Exercise aim
Repeat every line of the following material exactly.

*** Supplied records ***

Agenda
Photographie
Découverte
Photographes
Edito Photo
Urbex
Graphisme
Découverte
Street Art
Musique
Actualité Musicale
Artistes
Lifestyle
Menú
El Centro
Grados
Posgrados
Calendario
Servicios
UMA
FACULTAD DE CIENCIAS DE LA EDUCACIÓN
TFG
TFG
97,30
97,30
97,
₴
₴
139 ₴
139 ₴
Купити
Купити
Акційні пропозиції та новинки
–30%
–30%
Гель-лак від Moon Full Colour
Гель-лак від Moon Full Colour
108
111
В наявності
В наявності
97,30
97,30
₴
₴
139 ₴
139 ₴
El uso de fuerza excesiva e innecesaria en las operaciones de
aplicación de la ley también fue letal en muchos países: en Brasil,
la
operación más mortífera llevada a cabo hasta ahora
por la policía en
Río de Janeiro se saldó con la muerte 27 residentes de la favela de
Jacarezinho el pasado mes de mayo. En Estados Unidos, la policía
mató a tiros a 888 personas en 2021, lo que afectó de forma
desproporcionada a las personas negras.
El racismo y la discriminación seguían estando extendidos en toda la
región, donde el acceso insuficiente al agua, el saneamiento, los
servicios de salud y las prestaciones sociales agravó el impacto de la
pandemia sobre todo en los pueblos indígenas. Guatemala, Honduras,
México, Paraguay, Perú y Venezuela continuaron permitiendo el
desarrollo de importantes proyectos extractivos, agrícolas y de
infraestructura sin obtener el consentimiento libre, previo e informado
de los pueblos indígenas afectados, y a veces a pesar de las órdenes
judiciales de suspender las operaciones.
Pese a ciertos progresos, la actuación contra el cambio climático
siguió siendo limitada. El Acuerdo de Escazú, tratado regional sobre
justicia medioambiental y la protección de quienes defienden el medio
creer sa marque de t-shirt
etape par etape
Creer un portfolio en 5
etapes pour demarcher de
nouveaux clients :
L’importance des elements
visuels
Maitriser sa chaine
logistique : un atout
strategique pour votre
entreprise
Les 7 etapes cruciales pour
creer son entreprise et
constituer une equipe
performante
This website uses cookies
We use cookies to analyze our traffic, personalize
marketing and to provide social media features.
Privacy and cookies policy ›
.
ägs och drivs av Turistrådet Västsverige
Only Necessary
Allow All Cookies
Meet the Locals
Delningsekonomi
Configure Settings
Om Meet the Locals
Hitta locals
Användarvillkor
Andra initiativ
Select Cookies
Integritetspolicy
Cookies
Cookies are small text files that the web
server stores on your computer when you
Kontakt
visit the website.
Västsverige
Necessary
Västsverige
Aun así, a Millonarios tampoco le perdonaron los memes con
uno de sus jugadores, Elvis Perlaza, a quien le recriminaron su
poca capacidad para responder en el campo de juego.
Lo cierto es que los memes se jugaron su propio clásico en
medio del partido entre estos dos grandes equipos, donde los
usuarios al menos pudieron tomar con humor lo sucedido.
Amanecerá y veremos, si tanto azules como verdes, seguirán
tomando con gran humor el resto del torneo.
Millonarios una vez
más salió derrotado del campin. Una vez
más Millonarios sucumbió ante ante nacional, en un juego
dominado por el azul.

*** End of Supplied records ***

Task output
Agenda
Photographie
Découverte
Photographes
Edito Photo
Urbex
Graphisme
Découverte
Street Art
Musique
Actualité Musicale
Artistes
Lifestyle
Menú
El Centro
Grados
Posgrados
Calendario
Servicios
UMA
FACULTAD DE CIENCIAS DE LA EDUCACIÓN
TFG
TFG
97,30
97,30
97,
₴
₴
139 ₴
139 ₴
Купити
Купити
Акційні пропозиції та новинки
–30%
–30%
Гель-лак від Moon Full Colour
Гель-лак від Moon Full Colour
108
111
В наявності
В наявності
97,30
97,30
₴
₴
139 ₴
139 ₴
El uso de fuerza excesiva e innecesaria en las operaciones de
aplicación de la ley también fue letal en muchos países: en Brasil,
la
operación más mortífera llevada a cabo hasta ahora
por la policía en
Río de Janeiro se saldó con la muerte 27 residentes de la favela de
Jacarezinho el pasado mes de mayo. En Estados Unidos, la policía
mató a tiros a 888 personas en 2021, lo que afectó de forma
desproporcionada a las personas negras.
El racismo y la discriminación seguían estando extendidos en toda la
región, donde el acceso insuficiente al agua, el saneamiento, los
servicios de salud y las prestaciones sociales agravó el impacto de la
pandemia sobre todo en los pueblos indígenas. Guatemala, Honduras,
México, Paraguay, Perú y Venezuela continuaron permitiendo el
desarrollo de importantes proyectos extractivos, agrícolas y de
infraestructura sin obtener el consentimiento libre, previo e informado
de los pueblos indígenas afectados, y a veces a pesar de las órdenes
judiciales de suspender las operaciones.
Pese a ciertos progresos, la actuación contra el cambio climático
siguió siendo limitada. El Acuerdo de Escazú, tratado regional sobre
justicia medioambiental y la protección de quienes defienden el medio
creer sa marque de t-shirt
etape par etape
Creer un portfolio en 5
etapes pour demarcher de
nouveaux clients :
L’importance des elements
visuels
Maitriser sa chaine
logistique : un atout
strategique pour votre
entreprise
Les 7 etapes cruciales pour
creer son entreprise et
constituer une equipe
performante
This website uses cookies
We use cookies to analyze our traffic, personalize
marketing and to provide social media features.
Privacy and cookies policy ›
.
ägs och drivs av Turistrådet Västsverige
Only Necessary
Allow All Cookies
Meet the Locals
Delningsekonomi
Configure Settings
Om Meet the Locals
Hitta locals
Användarvillkor
Andra initiativ
Select Cookies
Integritetspolicy
Cookies
Cookies are small text files that the web
server stores on your computer when you
Kontakt
visit the website.
Västsverige
Necessary
Västsverige
Aun así, a Millonarios tampoco le perdonaron los memes con
uno de sus jugadores, Elvis Perlaza, a quien le recriminaron su
poca capacidad para responder en el campo de juego.
Lo cierto es que los memes se jugaron su propio clásico en
medio del partido entre estos dos grandes equipos, donde los
usuarios al menos pudieron tomar con humor lo sucedido.
Amanecerá y veremos, si tanto azules como verdes, seguirán
tomando con gran humor el resto del torneo.
Millonarios una vez
más salió derrotado del campin. Una vez
más Millonarios sucumbió ante ante nacional, en un juego
dominado por el azul.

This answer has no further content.